Talk:Category mistake
From Wikipedia, the free encyclopedia
Making a "category mistakes" can also be said about other areas of life.
I could've sworn the term was "category error."Shaggorama 01:41, 7 February 2006 (UTC)
I've certainly heard "category error" far more often than "category mistake". Change it? Artichoke84 18:39, 8 March 2006 (UTC)
Ryle's 1949 paper "The Problem of Mind" (the origin of the term) refers to this subject as "category mistake." Hence the entry name should remain the same.
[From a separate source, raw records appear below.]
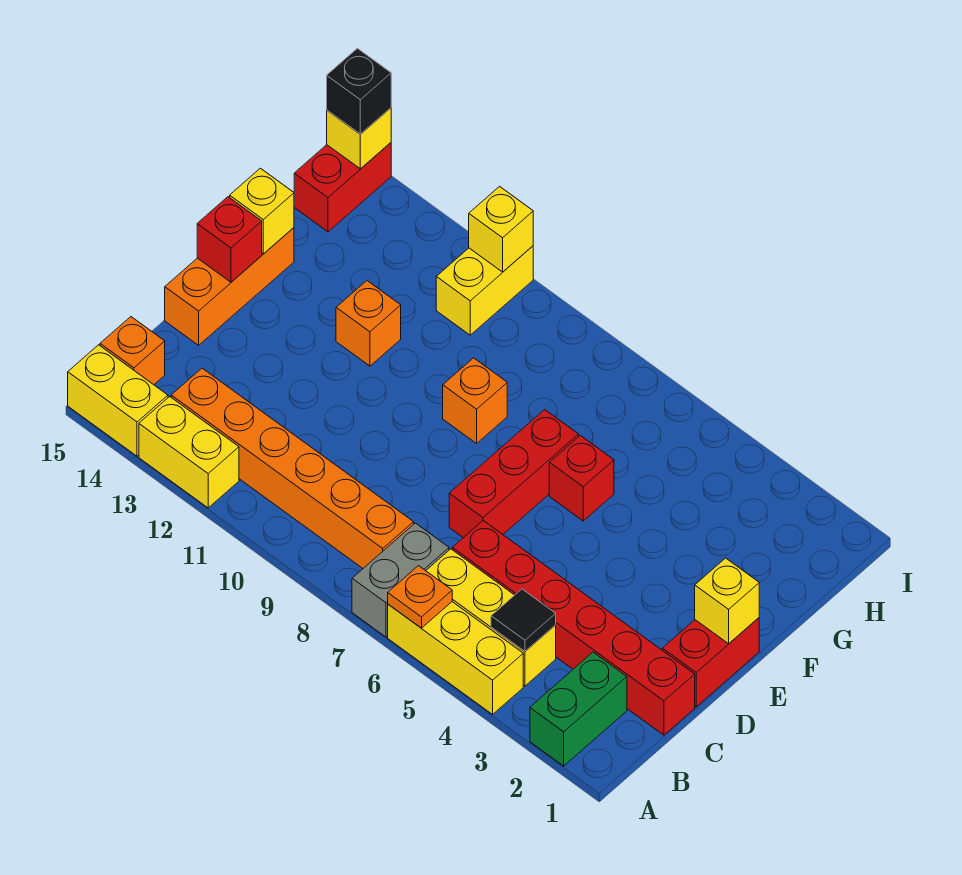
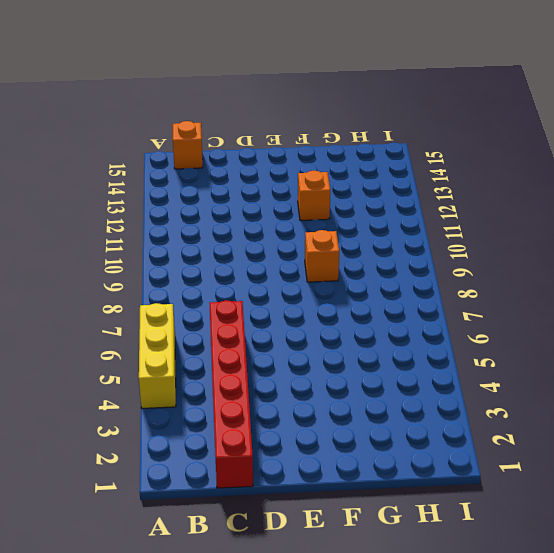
none -> green 1x2 brick [530,652,627,766]
none -> grey 1x2 brick [352,523,449,637]
none -> yellow 1x2 brick [139,397,239,508]

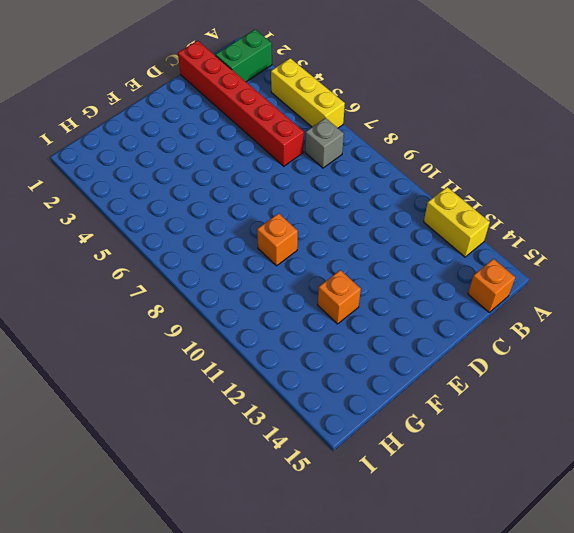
grey 1x1 brick [305,118,344,168] -> grey 1x2 brick [352,523,449,637]
none -> yellow 1x2 brick [68,345,168,456]
none -> yellow 1x3 brick [426,549,556,686]
none -> orange 1x6 brick [171,368,414,568]

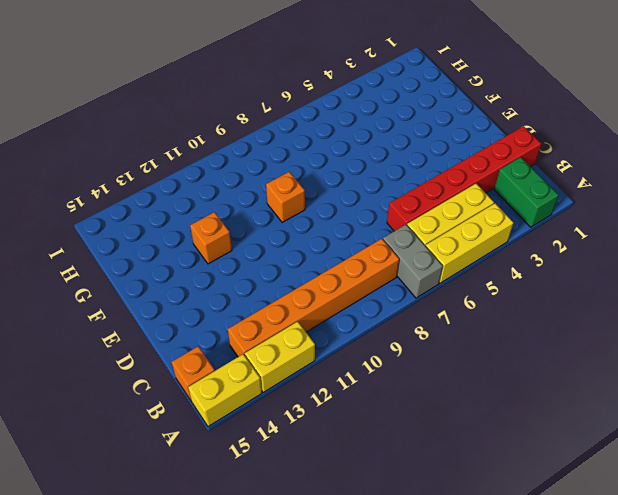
none -> red 1x2 brick [662,618,759,707]
none -> red 1x3 brick [449,410,579,538]
none -> orange 1x3 brick [165,228,294,345]

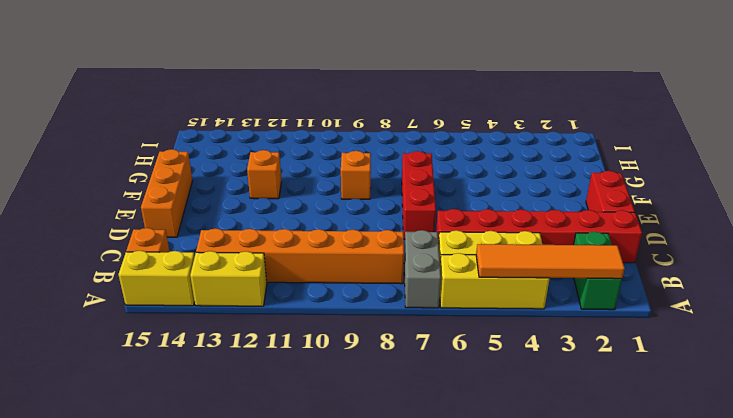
orange 1x4 tile [476,244,625,279] -> none
none -> red 1x1 brick [549,435,614,521]
none -> yellow 1x2 brick [436,246,533,335]
none -> red 1x2 brick [294,143,391,232]

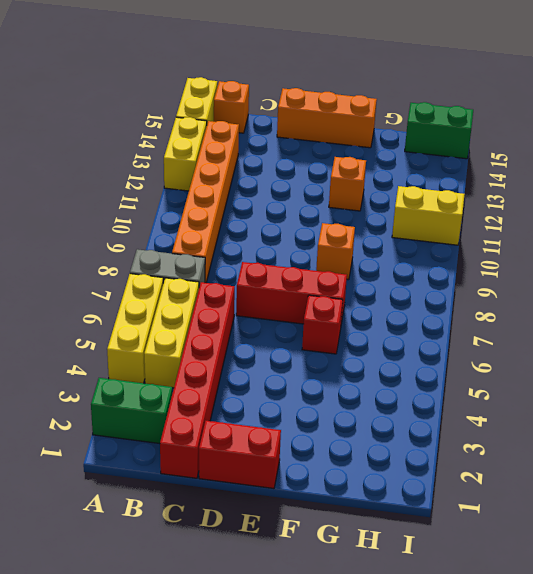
green 1x2 brick [405,102,473,159] -> red 1x2 brick [294,143,391,232]
none -> orange 1x1 plate [388,566,452,628]
none -> black 1x1 tile [491,589,556,651]
none -> yellow 1x1 brick [695,558,759,644]

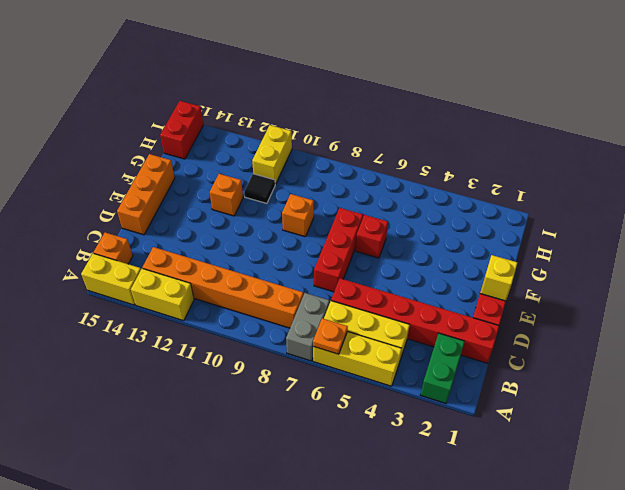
black 1x1 tile [244,174,275,203] -> black 1x1 tile moved to [491,589,556,651]
none -> red 1x1 brick [197,197,262,282]
none -> yellow 1x1 brick [230,168,294,254]
none -> yellow 1x1 brick [469,187,533,272]

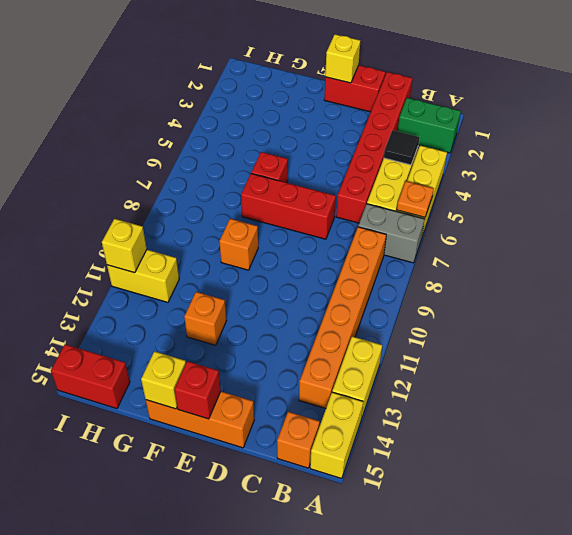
none -> yellow 1x1 brick [327,108,391,169]
none -> black 1x1 brick [327,48,391,134]

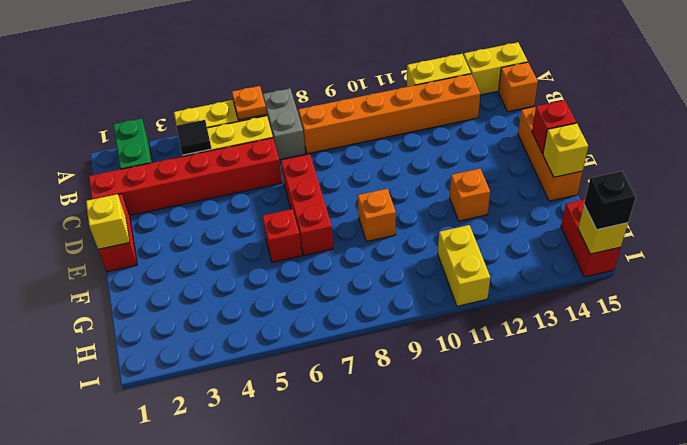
none -> yellow 1x1 brick [469,187,533,272]

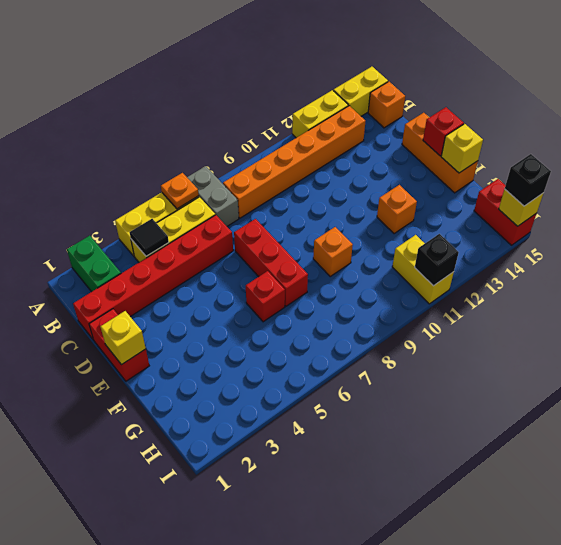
black 1x1 brick [415,234,459,286] -> yellow 1x1 brick [469,187,533,272]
I can't find an online copy of the paper, but you may consider:
http://www.philosophyprofessor.com/philosophies/category-mistake.php
Also, the article contained an erroneously overbroad definition of category error:
"In philosophy and formal logic, and it has its equivalents in science and business management, Category Error is the term for having stated or defined a problem so poorly that it becomes impossible to solve that problem, through dialectic or any other means." Suggested here.
I have removed this because (a) I can find no other source for the definition of the term, (b) the web site cited is a fictional story with many factual errors and cannot be considered an authoritative source, and (c) the definition given is quite imprecise, a quality that is rarely found in definitions written by logicians and much more frequently found in definitions written by amateurs.
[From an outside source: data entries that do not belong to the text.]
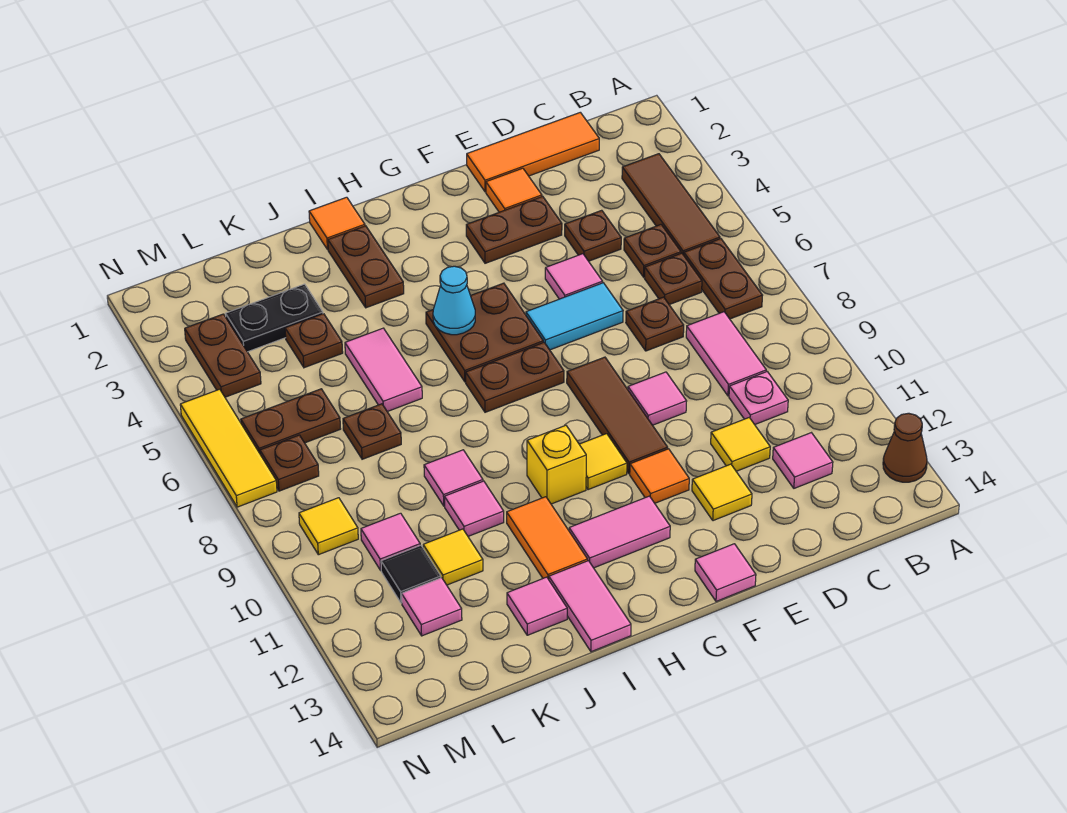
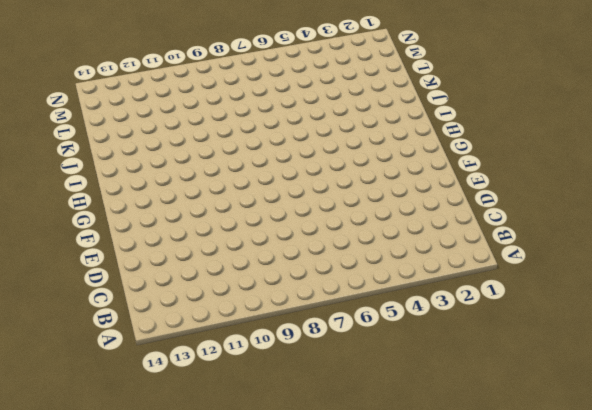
none -> brown 1x1 cone [883,413,927,482]
none -> brown 1x3 tile [622,154,720,255]
none -> brown 1x2 plate [684,239,762,319]
none -> orange 1x3 tile [467,112,599,192]

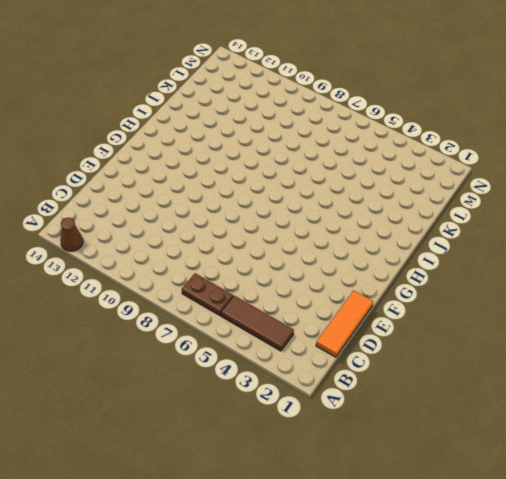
none -> brown 1x1 plate [624,225,681,277]
none -> brown 1x1 plate [645,253,702,305]
none -> pink 1x2 tile [686,312,766,396]
none -> pink 1x1 plate [729,372,788,425]

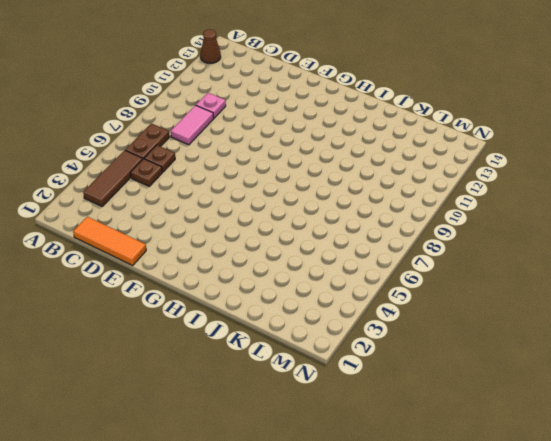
none -> pink 1x1 tile [773,433,833,488]
none -> brown 1x1 plate [565,210,621,261]
none -> brown 1x1 plate [626,297,684,351]
none -> yellow 1x1 tile [711,418,770,471]

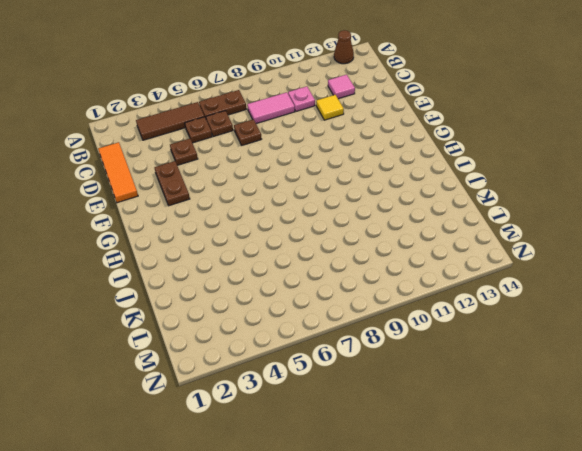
none -> orange 1x1 tile [486,168,542,212]
none -> pink 1x1 tile [545,254,603,299]
none -> cyan 1x2 tile [526,283,623,350]
none -> pink 1x1 tile [628,372,687,425]

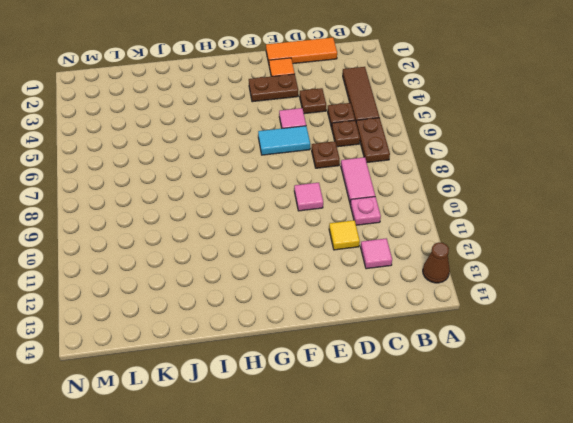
none -> yellow 1x1 tile [692,464,752,521]
none -> brown 1x3 tile [567,357,668,474]
none -> orange 1x1 tile [630,449,689,503]
none -> pink 1x1 tile [695,544,756,601]

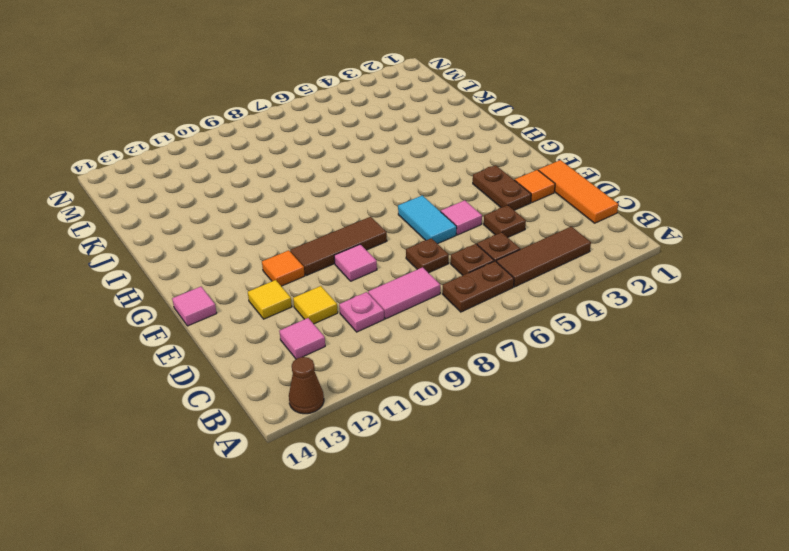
none -> brown 2x2 plate [426,283,543,382]
none -> brown 1x2 plate [466,342,564,412]
none -> yellow 1x1 tile [579,434,627,490]
none -> pink 1x2 tile [569,496,670,568]

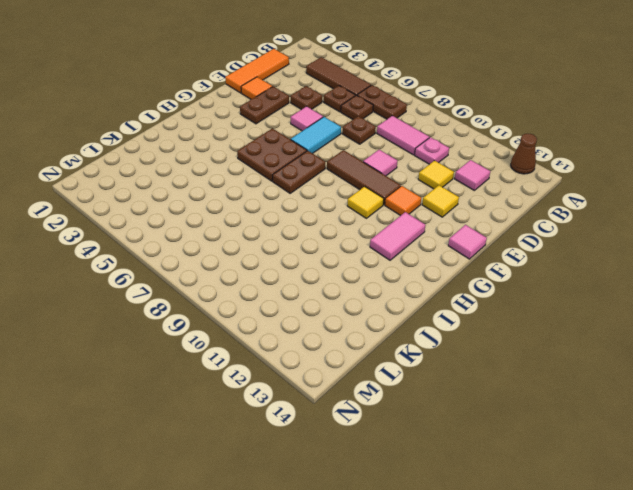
none -> yellow 1x1 brick [527,425,586,504]
none -> orange 1x1 tile [309,197,365,249]
none -> brown 1x2 plate [328,226,404,308]
none -> orange 1x2 tile [507,497,588,579]

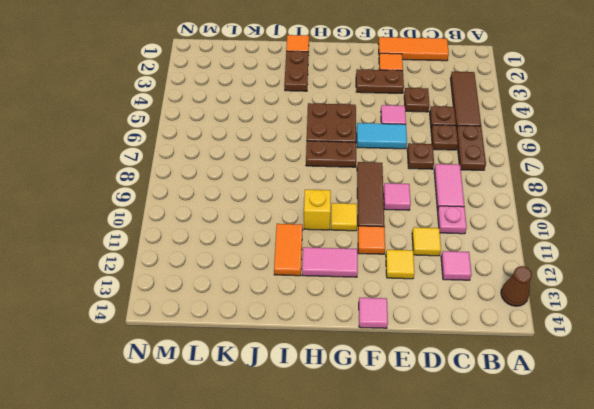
none -> pink 1x2 tile [549,561,631,652]
none -> pink 1x2 tile [345,328,422,412]
none -> pink 1x1 tile [424,450,483,506]
none -> pink 1x1 tile [444,481,504,536]

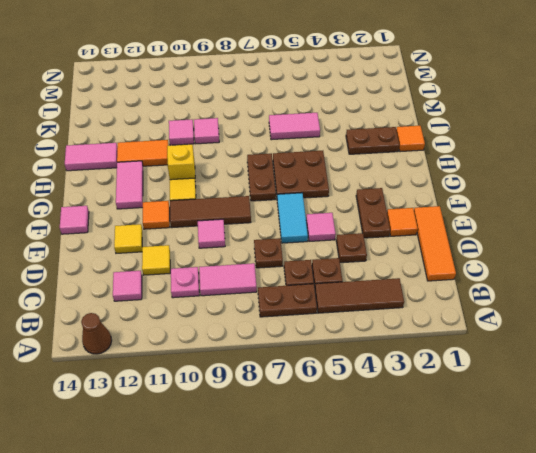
none -> pink 1x1 tile [507,577,567,635]
none -> black 1x2 plate [226,284,323,352]
none -> brown 1x1 plate [285,314,343,368]
none -> brown 1x1 plate [343,404,401,459]

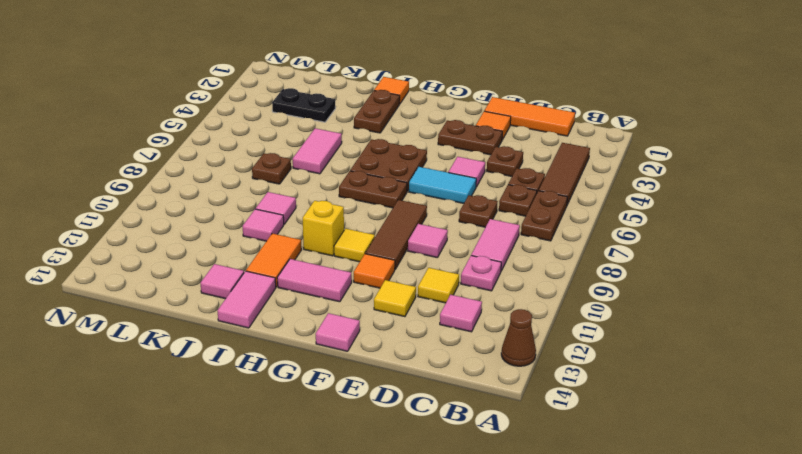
none -> brown 1x1 plate [285,314,343,368]
none -> yellow 1x1 tile [423,529,483,585]
none -> brown 1x2 plate [241,389,340,453]
none -> pink 1x1 tile [361,513,420,570]

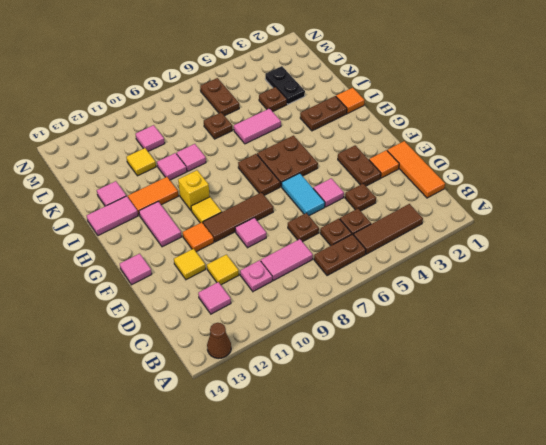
none -> black 1x1 tile [381,545,441,603]
none -> pink 1x1 tile [402,578,462,636]
none -> brown 1x2 plate [185,314,261,397]
none -> brown 1x1 plate [260,435,319,491]

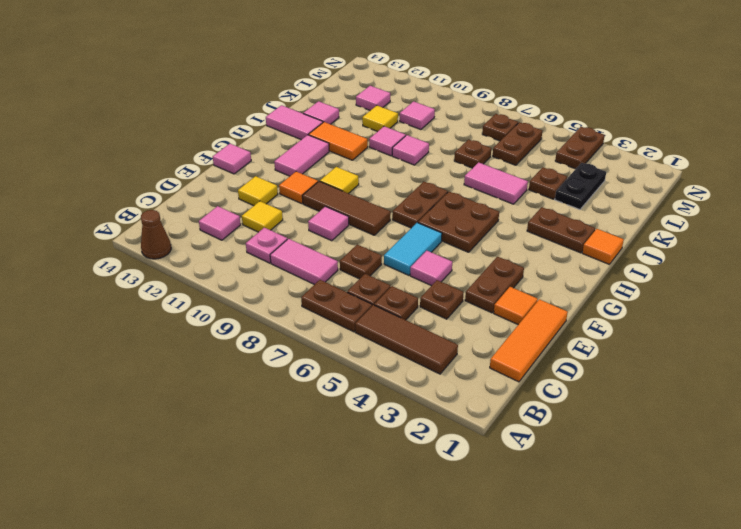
brown 1x2 plate [555,127,605,169] -> brown 1x2 plate turned to [185,314,261,397]
none -> yellow 1x1 brick [527,425,586,504]
none -> black 1x1 tile [381,545,441,603]
none -> yellow 1x1 tile [299,498,358,555]
none -> yellow 1x3 tile [180,389,277,507]

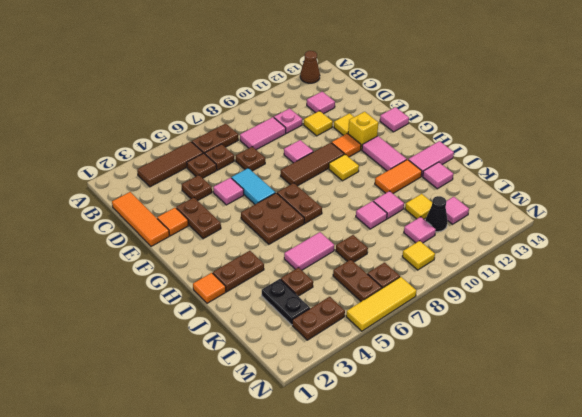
yellow 1x1 brick [348,112,378,150] -> yellow 1x1 brick moved to [527,425,586,504]
black 1x1 cone [426,196,448,232] -> black 1x1 tile [381,545,441,603]
none -> cyan 1x1 cone [433,266,475,335]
For these reasons, it seems safe to say that the definition provided is an error by Dan Simmons which should not be replicated in Wikipedia. User:JoomTory
I have removed this portion because the Chinese Room argument contains no explicit reference to any category mistakes, as the issue has to do with syntax and semantics as well as belief and content, and not reification or other ontological fallacy.
[edit] Chomsky Reference is Unmerited
Why is "Colorless Green..." mentioned under "See Also"? Chomsky used that phrase when arguing for the generativity of language. Its only connection to category mistakes is that it is a nonsensical phrase, and even then, many phrases exemplifying cattegory mistakes need not to be totally unintelligible. So really there is no connection.